I had also noted that ABS/YAW sensor acted up while above RST hassle was going on ,--- which has not been resolved since. In checking more, I found that a service tech had attached a battery charger to the SL600 of the old uncontrolled type and that it "boiled out" the acid in the battery. This was not disclosed openly in past . As an EE, I know that can only happen at 15V or more,so battery was grossly overcharged.One poster on another board noted that the YAW sensor and RST controller are the ones that take a hit on overvoltage or incorrect jumping. So a lot of the problems we may be seeing on the RST controller are due to incompetently charging the battery after it goes dead overwinter? I think this is very possible. Volts should ideally NEVER go over 14.

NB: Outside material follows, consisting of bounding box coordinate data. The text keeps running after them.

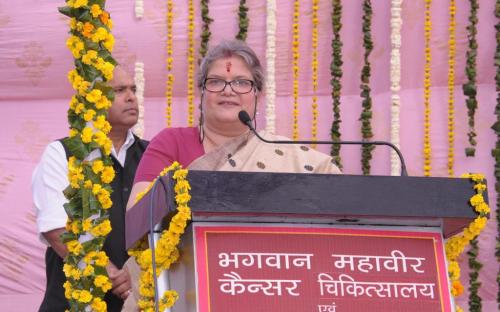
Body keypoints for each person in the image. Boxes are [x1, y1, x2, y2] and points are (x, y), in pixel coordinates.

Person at [122, 39, 340, 310]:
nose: (228, 91)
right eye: (215, 82)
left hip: (272, 287)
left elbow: (336, 219)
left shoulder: (289, 156)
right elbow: (140, 212)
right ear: (202, 92)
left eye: (241, 82)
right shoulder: (172, 142)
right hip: (186, 290)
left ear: (257, 94)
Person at [32, 65, 148, 312]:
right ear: (92, 99)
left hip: (141, 300)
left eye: (133, 90)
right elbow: (58, 230)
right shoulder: (64, 153)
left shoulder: (152, 155)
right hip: (73, 301)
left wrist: (135, 278)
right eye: (118, 90)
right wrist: (111, 275)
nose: (130, 97)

So bought a new (used) Yaw sensor on ebay and sending 3126 style RST control to BBA next week.

Motorola at one time sold a 50A 'load dump" zener for cars to clamp the max voltage or spikes for any reason....such a device might protect us from this huge hassle.
In every case , 6-7 times the top was not disturbed after being parked in fall, working fine,yet problems in spring,--I am starting to see why,,maybe. If undamaged, cycling the windows and disconnecting battery brings it back, but if overvolted it is toast. Also read a post that trunk must be closed when cycling windows? Is trunk lid or luggage cover sensed in this context?